En résumé, onze patrouilleurs de nouvelle génération auront été livrés sur la période 2015-2025, rythme remarquable que l'on n'a pas connu depuis le début des années 1980. C'est aussi un effort « à hauteur de territoire », à la fois parce que ces patrouilleurs protègent directement les collectivités auxquelles ils sont rattachés et parce qu'ils sont construits par des chantiers de bien plus petite taille que ce dont nous avons l'habitude pour les bâtiments de premier rang, ce qui irrigue d'une autre façon notre industrie navale.

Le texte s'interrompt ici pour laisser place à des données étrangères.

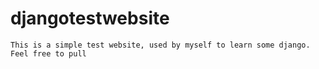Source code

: # djangotestwebsite
`This is a simple test website, used by myself to learn some django. Feel free to pull`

J'en viens au secteur aérien. C'est une excellente nouvelle que la récente commande d'avions de combat Rafale par la Grèce. Je souhaite répondre aux inquiétudes qui peuvent s'exprimer sur les conséquences éventuelles de cet ordre pour notre armée de l'air et de l'espace, et vous rassurer. Nous avions convenu ensemble de 129 avions Rafale en 2025 et j'ai bien l'intention de tenir cet engagement. Pour cela, je commanderai d'ici la fin de l'année, en parallèle des commandes qui seront adressées pour la Grèce, douze avions destinés à compenser le prélèvement identique fait sur les appareils de notre armée pour satisfaire l'ordre grec qui comprend, outre six Rafale neufs, douze avions d'occasion. La commande de ces douze aéronefs destinés à notre armée de l'air complétera la mise en production des vingt-huit avions déjà prévus pour être livrés entre 2022 et 2024.

Conformément aux mécanismes régissant les finances publiques, le produit de la vente des avions d'occasion va au budget général de l'État. Il me faudra donc négocier sa rétrocession avec Bercy. Ce n'est pas acquis, mais je m'engage à mener cette bataille.

Enfin, je me vois mal faire l'exégèse des propos du pape François. Mais nous sommes en train d'actualiser la revue stratégique réalisée en 2017, et cet exercice confirme l'accélération de certaines crises, notamment parce que la pandémie a un effet désinhibant pour plusieurs puissances. Je vous laisse donc conclure : je ne sais s'il s'agit d'une Troisième Guerre mondiale « par morceaux », mais la montée des tensions est significative.